What this task involves: From the entries below, return only the lines starting at the one that contains "This data protection" and ending at the one that contains "requires, may refer", exactly as they stand.
BEGIN Extracted data
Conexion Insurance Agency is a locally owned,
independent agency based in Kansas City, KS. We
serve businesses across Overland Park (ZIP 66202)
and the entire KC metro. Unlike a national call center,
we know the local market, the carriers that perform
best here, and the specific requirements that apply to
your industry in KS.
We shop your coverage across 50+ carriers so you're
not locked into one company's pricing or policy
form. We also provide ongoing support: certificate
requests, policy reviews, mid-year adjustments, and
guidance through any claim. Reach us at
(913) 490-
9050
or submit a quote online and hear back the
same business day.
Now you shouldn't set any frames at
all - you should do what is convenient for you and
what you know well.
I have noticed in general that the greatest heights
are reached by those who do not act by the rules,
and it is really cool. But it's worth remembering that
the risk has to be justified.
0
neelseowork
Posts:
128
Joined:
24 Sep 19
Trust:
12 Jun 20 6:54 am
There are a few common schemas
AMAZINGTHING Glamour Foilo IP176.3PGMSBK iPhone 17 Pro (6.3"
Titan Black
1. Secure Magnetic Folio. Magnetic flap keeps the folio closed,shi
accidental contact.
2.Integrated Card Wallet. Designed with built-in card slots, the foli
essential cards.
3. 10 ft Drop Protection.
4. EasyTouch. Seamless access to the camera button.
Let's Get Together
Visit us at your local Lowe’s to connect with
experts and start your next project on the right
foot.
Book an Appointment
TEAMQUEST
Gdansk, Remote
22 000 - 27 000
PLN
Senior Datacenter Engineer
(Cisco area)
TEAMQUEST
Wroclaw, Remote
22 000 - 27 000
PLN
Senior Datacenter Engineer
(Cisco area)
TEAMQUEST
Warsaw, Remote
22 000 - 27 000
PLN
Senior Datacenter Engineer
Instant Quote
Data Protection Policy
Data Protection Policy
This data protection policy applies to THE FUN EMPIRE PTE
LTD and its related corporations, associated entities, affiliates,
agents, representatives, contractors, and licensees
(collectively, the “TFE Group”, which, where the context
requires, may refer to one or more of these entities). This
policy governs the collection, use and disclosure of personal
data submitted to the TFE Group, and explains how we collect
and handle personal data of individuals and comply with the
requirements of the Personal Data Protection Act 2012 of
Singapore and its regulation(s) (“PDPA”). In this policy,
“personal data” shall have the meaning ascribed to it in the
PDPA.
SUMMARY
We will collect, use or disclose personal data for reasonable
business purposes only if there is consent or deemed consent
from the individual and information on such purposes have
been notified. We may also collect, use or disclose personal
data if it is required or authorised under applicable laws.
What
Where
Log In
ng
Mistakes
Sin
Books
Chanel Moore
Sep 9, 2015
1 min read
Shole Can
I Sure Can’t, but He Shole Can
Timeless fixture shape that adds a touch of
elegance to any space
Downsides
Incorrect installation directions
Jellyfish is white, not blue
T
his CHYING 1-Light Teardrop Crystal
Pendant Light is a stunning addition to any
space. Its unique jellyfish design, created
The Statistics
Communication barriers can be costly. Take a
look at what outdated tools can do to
END Extracted data
Solution to the exercise:
This data protection policy applies to THE FUN EMPIRE PTE
LTD and its related corporations, associated entities, affiliates,
agents, representatives, contractors, and licensees
(collectively, the “TFE Group”, which, where the context
requires, may refer to one or more of these entities). This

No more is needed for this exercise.